## Selected extract
# 12000k Purple Plasma Xenon Hid H11 Low Beam



## NT91 (Aug 30, 2005)

Anyone have these?


----------



## Tony0131 (Sep 18, 2006)

I just bought the 8000 same brand this past weekend, haven't installed yet will this week. Got them for 150 for the kit.


----------



## NT91 (Aug 30, 2005)

Keep me posted.


----------



## vfrinterceptor (Jun 23, 2007)

i just installed a 12k kit on my 06m6 i like the way they look


----------



## JDE (Aug 26, 2006)

vfrinterceptor said:


> i just installed a 12k kit on my 06m6 i like the way they look


Where did you mount the ballasts? I just got mine in today. After I can figure out where I want the ballasts, the rest will be a piece of cake...I think...


----------



## Phil (Apr 30, 2009)

NT91 said:


> Anyone have these?


I have the whole kit trying to get rid of them


----------



## wysocki396 (Oct 6, 2011)

## Records supplied
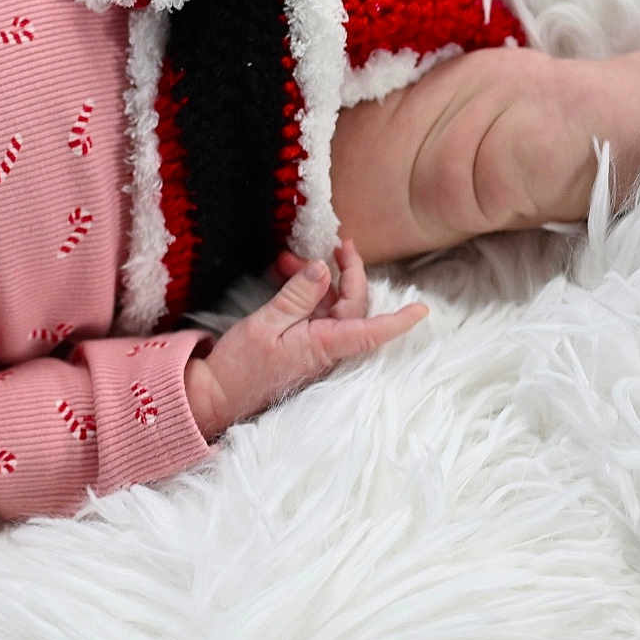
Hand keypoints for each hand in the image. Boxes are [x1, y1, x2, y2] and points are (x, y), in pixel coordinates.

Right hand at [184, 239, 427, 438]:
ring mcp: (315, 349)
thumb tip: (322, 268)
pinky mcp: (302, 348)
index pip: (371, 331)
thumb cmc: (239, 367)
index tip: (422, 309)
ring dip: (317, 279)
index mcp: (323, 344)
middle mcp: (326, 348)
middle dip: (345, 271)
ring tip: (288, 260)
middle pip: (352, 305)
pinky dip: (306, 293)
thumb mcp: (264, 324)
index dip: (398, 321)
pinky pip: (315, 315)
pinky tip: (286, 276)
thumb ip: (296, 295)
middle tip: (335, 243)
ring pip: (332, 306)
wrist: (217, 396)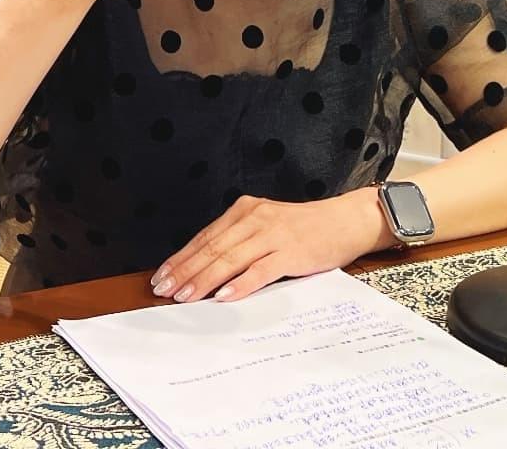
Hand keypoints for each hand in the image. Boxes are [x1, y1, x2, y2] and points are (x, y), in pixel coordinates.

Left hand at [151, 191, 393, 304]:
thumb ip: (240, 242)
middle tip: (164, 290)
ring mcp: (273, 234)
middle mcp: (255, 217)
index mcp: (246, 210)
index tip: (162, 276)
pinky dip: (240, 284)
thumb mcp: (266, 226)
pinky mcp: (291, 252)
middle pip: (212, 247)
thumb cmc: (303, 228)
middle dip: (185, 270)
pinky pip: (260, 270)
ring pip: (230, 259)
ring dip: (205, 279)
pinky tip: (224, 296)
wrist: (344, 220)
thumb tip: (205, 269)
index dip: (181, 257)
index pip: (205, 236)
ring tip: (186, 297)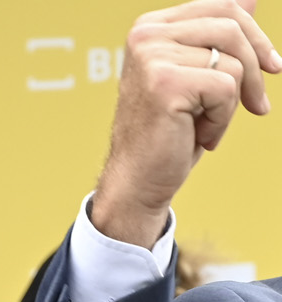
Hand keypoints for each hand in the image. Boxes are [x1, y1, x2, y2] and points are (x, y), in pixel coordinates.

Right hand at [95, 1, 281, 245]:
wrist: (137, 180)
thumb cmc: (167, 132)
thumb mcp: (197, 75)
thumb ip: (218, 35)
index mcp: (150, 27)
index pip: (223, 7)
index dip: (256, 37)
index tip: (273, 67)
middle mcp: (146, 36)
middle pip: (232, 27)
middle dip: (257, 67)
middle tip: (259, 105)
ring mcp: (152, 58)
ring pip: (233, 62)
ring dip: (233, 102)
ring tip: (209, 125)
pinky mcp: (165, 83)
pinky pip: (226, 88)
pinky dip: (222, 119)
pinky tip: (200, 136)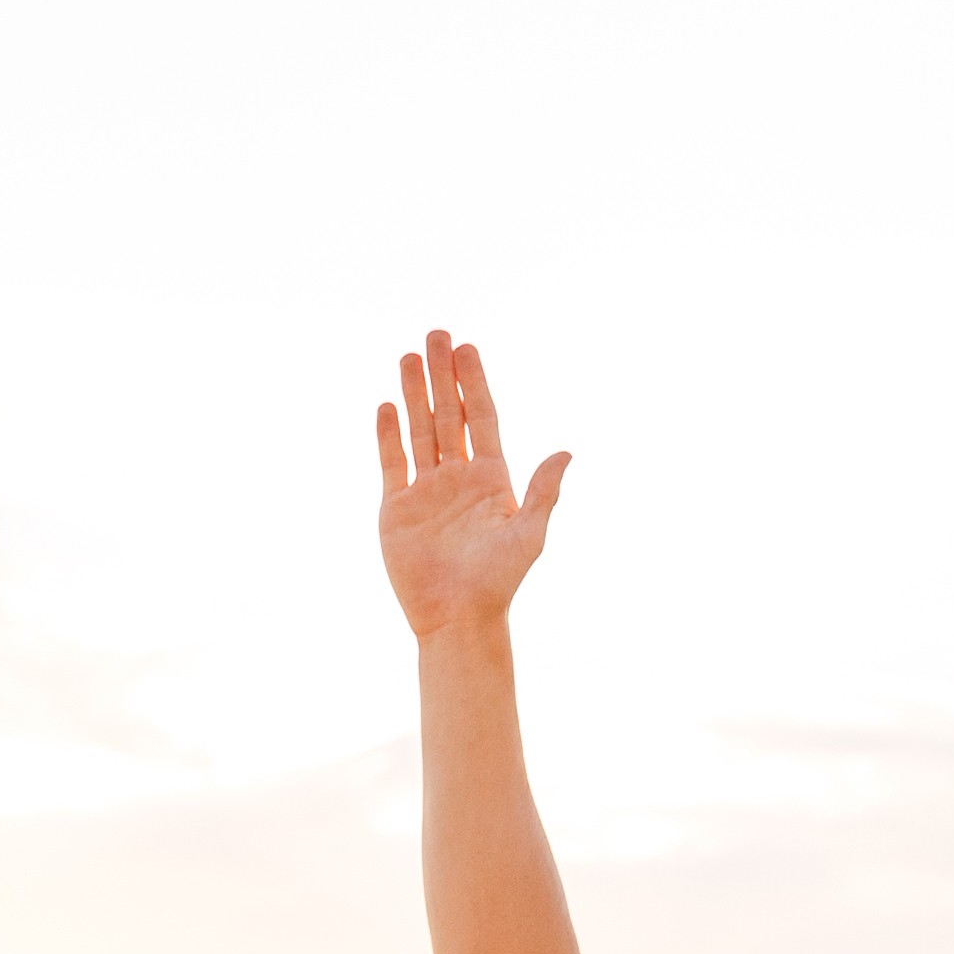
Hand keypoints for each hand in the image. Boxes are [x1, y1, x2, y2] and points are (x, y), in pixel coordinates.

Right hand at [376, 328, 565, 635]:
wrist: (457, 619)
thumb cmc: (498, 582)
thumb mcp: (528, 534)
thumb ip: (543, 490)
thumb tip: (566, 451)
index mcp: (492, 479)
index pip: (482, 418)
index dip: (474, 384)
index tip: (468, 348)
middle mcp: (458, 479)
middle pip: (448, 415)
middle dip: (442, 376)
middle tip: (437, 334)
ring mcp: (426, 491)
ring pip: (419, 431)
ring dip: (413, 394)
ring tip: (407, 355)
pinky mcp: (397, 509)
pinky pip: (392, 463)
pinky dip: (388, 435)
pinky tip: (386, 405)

## Problems and tasks
1. In the forum thread on xenon HID headlight kits, how much did Tony0131 pay for the 8000 kit?
2. Set down the passage of the xenon HID headlight thread that begins at the words "## Tony0131 (Sep" and stops after "Keep me posted.", copying it character for character.
3. Write the next part of the xenon HID headlight forum thread, picking up immediately after its final line.

## Answers to the problems
1. 150 for the kit.

2.
## Tony0131 (Sep 18, 2006)

I just bought the 8000 same brand this past weekend, haven't installed yet will this week. Got them for 150 for the kit.


----------



## NT91 (Aug 30, 2005)

Keep me posted.

3.
got pics of the 12 purp. i wanna order some


----------



## HP11 (Apr 11, 2009)

wysocki396 said:


> got pics of the 12 purp. i wanna order some


I'd like to see some pics of those also but the problem with opening up an old thread like this one is that not one of those posters has been here in at least a year so they won't be of any help.


----------



## GM4life (Mar 18, 2007)

If 12000K in a 35W HID kit you light output will be close to nil. It will look pretty. You are better off keeping stock headlights.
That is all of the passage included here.